Overview of Skin Cancer
Rates of skin cancer are increasing faster than any other cancer, with figures doubling every 10 to 20 years. And in some areas, studies have revealed a rise in melanoma cases of 18 percent in just two years, according to the British Association of Dermatologists. More than 10,400 cases of malignant melanoma the deadliest form of skin cancer are diagnosed every year in the UK and over 2,400 will die from the disease this year alone.
But surely it won’t happen to me?
Wrong. It doesn’t matter whether you’re young, middle-aged or old, melanoma doesn’t discriminate where age is concerned. The simple fact is that if you fail to protect your skin in the sun and allow your skin to burn, you’re putting yourself at risk.
According to the British Association of Dermatologists, one in ten people don’t bother using sunscreen and a third of those who do are using below SPF15.
Skin cancer used to be most prevalent amongst 50-somethings, the commonest age for most cancers to strike, but research has shown that men and women born in the 1970's and now in their 30s are being diagnosed with melanoma at an alarming rate.

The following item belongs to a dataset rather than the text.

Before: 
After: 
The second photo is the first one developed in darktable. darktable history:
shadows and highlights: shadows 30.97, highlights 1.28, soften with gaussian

Experts believe this is a legacy of the package holiday which became fashionable around 1970. All of a sudden Britons were jetting off in their thousands to roast themselves on a beach in Spain for two weeks, blissfully unaware of the major link we now know exists between skin cancer and sunbathing.
According to dermatologists you don’t have to lay on a beach every day for two weeks to be at risk though. Spending just ten minutes walking or sitting around in strong sunshine at lunchtime, for instance, without wearing sunscreen can be enough to get sunburned and cause damage to exposed skin.

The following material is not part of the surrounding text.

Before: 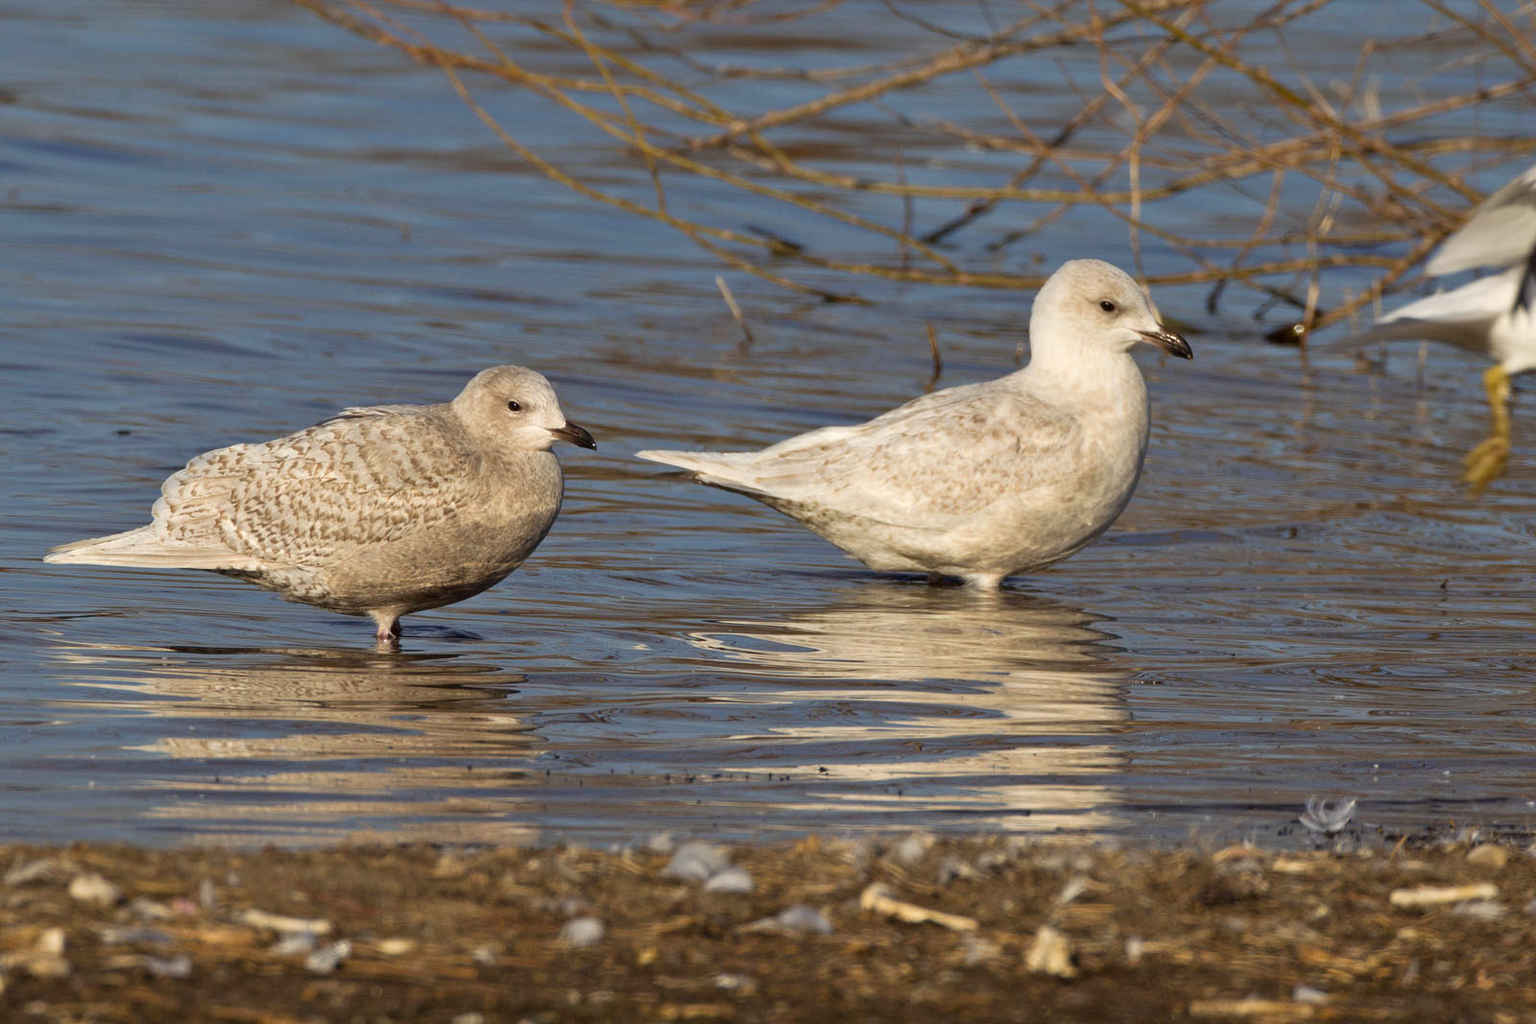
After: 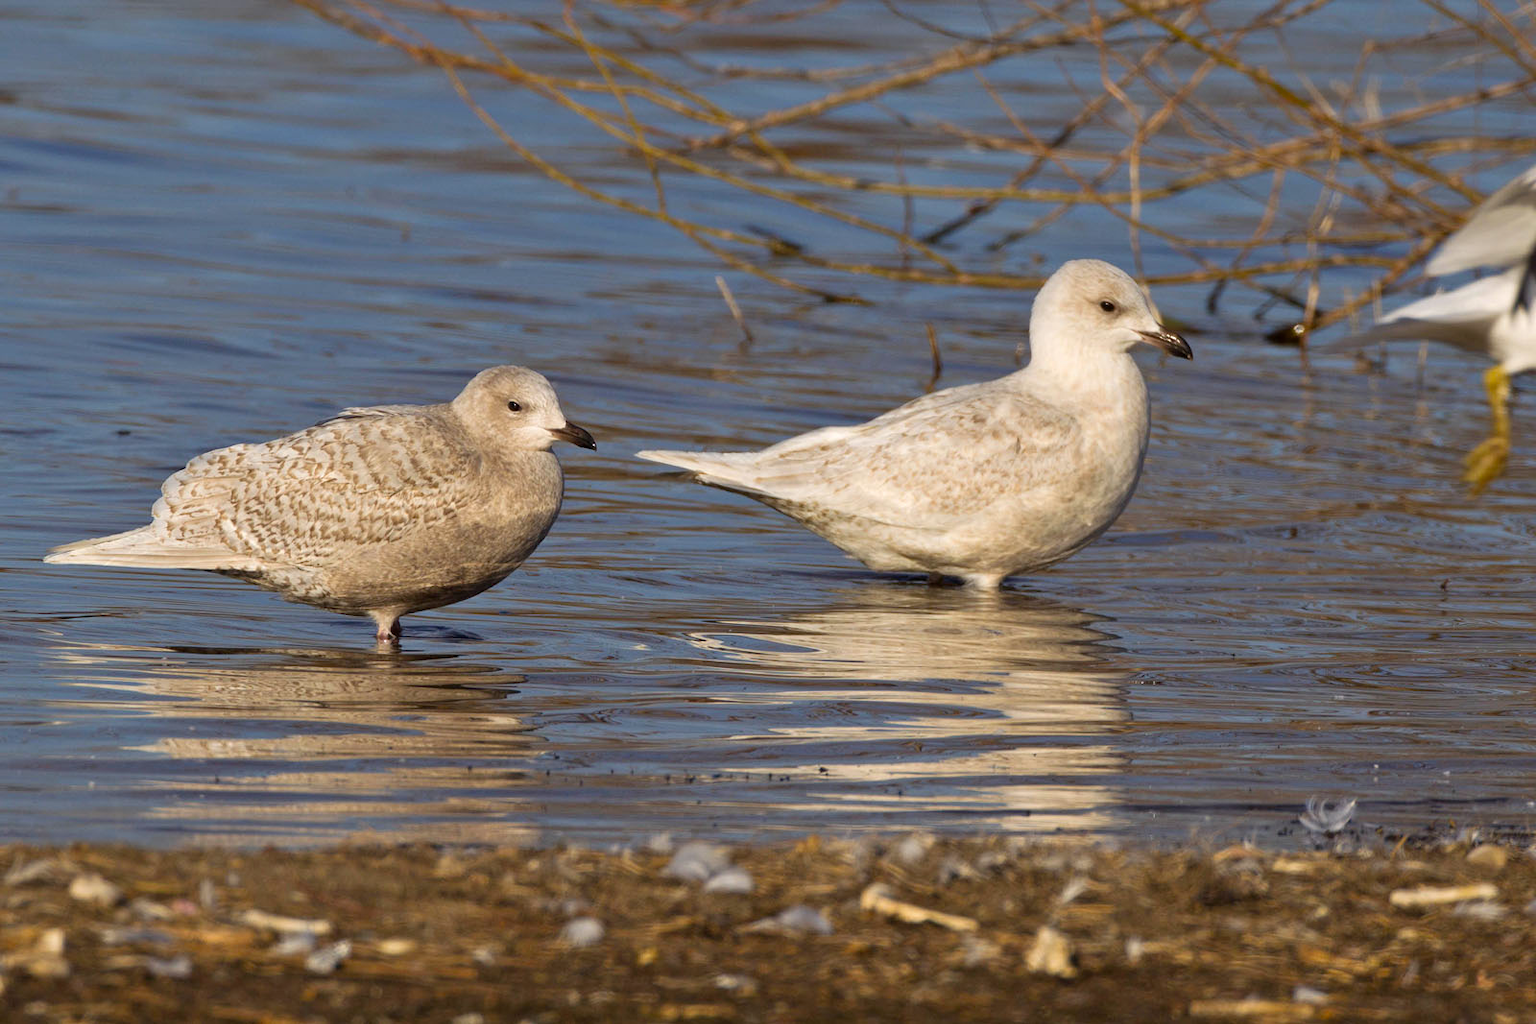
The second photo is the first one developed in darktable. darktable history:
white balance: red 1.004, blue 1.024
color balance: output saturation 110%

The good news is that skin cancer can be almost totally prevented just by adopting some simple and inexpensive suncare habits and it’s never too late to start protecting yourself properly.
There’s no getting away from the fact that sunshine makes us feel good, it’s essential to enable our bodies to produce vitamin D and it triggers the release of the so-called “happy” chemical, seratonin, that boosts our mood. Casual sun exposure of the hands and face (approximately 30-60 minutes per week) is sufficient to give most people adequate vitamin D levels to sustain bone health.
There’s also no avoiding the fact that skin cancer is on the increase and it’s a killer. So, before you strip off and feel the warmth of the sun on your skin this summer, whether you’re on an idyllic beach abroad or you’re enjoying something as simple as a picnic or a bike ride in this country, ask yourself one question: Am I being sun safe or am I dying to get a tan?